Job:
Verbatim copy, images omitted: return the full listing.

Data provided:
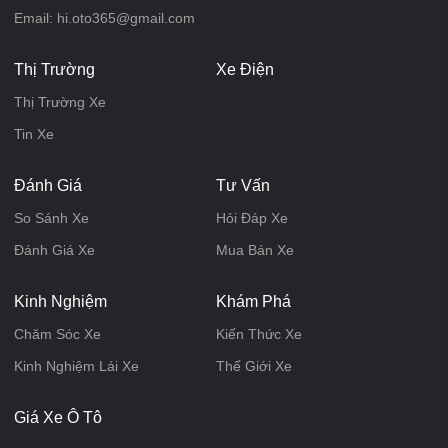
Email: hi.oto365@gmail.com
Thị Trường
Xe Điện
Thị Trường Xe
Tin Xe
Đánh Giá
Tư Vấn
So Sánh Xe
Hỏi Đáp Xe
Đánh Giá Xe
Mua Bán Xe
Kinh Nghiệm
Khám Phá
Chăm Sóc Xe
Kiến Thức Xe
Kinh Nghiệm Lái Xe
Thế Giới Xe
Giá Xe Ô Tô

Answer to the problem:
Email: hi.oto365@gmail.com
Thị Trường
Xe Điện
Thị Trường Xe
Tin Xe
Đánh Giá
Tư Vấn
So Sánh Xe
Hỏi Đáp Xe
Đánh Giá Xe
Mua Bán Xe
Kinh Nghiệm
Khám Phá
Chăm Sóc Xe
Kiến Thức Xe
Kinh Nghiệm Lái Xe
Thế Giới Xe
Giá Xe Ô Tô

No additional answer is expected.